(Stored records)
----

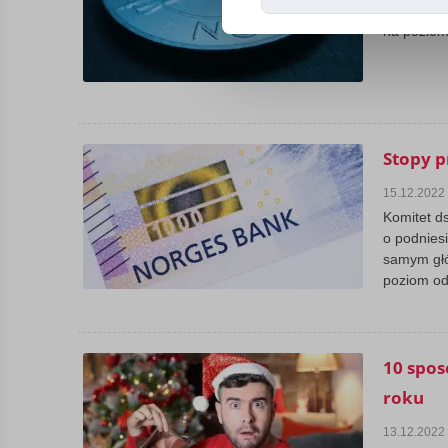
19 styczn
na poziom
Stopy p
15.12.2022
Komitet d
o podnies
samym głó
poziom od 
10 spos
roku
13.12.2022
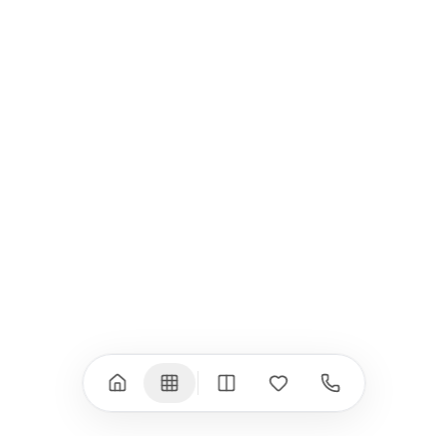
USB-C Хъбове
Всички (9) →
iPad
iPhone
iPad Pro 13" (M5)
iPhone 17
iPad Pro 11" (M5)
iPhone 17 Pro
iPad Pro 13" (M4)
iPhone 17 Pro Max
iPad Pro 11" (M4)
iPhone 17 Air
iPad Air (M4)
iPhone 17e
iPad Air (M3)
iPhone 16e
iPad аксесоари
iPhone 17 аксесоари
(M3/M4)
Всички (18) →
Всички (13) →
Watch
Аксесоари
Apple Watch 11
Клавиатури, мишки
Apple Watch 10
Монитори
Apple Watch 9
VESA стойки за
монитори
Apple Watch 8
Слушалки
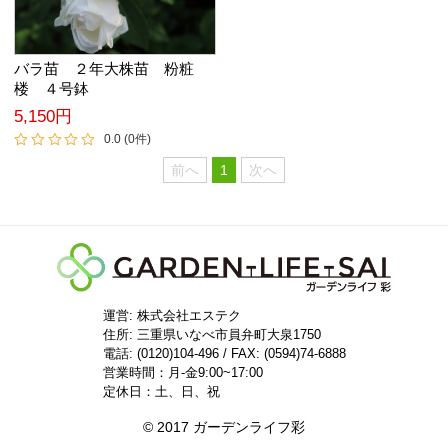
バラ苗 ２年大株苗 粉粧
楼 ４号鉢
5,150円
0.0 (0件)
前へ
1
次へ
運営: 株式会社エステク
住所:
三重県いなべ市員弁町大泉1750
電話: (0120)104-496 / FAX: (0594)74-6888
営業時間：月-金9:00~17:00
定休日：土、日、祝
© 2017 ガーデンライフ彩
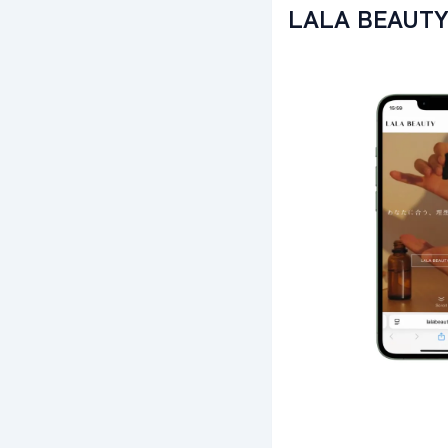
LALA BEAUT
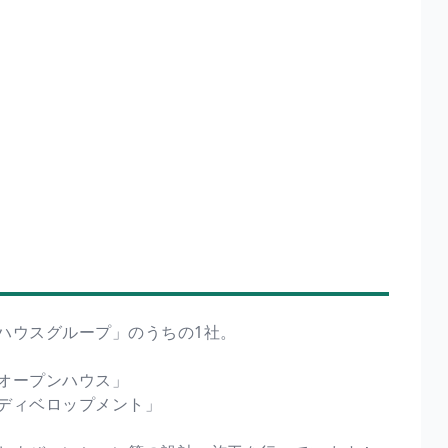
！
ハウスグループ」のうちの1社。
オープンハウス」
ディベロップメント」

----

§ How to complete this task
Your copy should match the records above word for word, but without images.

§ Answer to this problem
19 styczn
na poziom
Stopy p
15.12.2022
Komitet d
o podnies
samym głó
poziom od 
10 spos
roku
13.12.2022
USB-C Хъбове
Всички (9) →
iPad
iPhone
iPad Pro 13" (M5)
iPhone 17
iPad Pro 11" (M5)
iPhone 17 Pro
iPad Pro 13" (M4)
iPhone 17 Pro Max
iPad Pro 11" (M4)
iPhone 17 Air
iPad Air (M4)
iPhone 17e
iPad Air (M3)
iPhone 16e
iPad аксесоари
iPhone 17 аксесоари
(M3/M4)
Всички (18) →
Всички (13) →
Watch
Аксесоари
Apple Watch 11
Клавиатури, мишки
Apple Watch 10
Монитори
Apple Watch 9
VESA стойки за
монитори
Apple Watch 8
Слушалки
バラ苗 ２年大株苗 粉粧
楼 ４号鉢
5,150円
0.0 (0件)
前へ
1
次へ
運営: 株式会社エステク
住所:
三重県いなべ市員弁町大泉1750
電話: (0120)104-496 / FAX: (0594)74-6888
営業時間：月-金9:00~17:00
定休日：土、日、祝
© 2017 ガーデンライフ彩
LALA BEAUT
！
ハウスグループ」のうちの1社。
オープンハウス」
ディベロップメント」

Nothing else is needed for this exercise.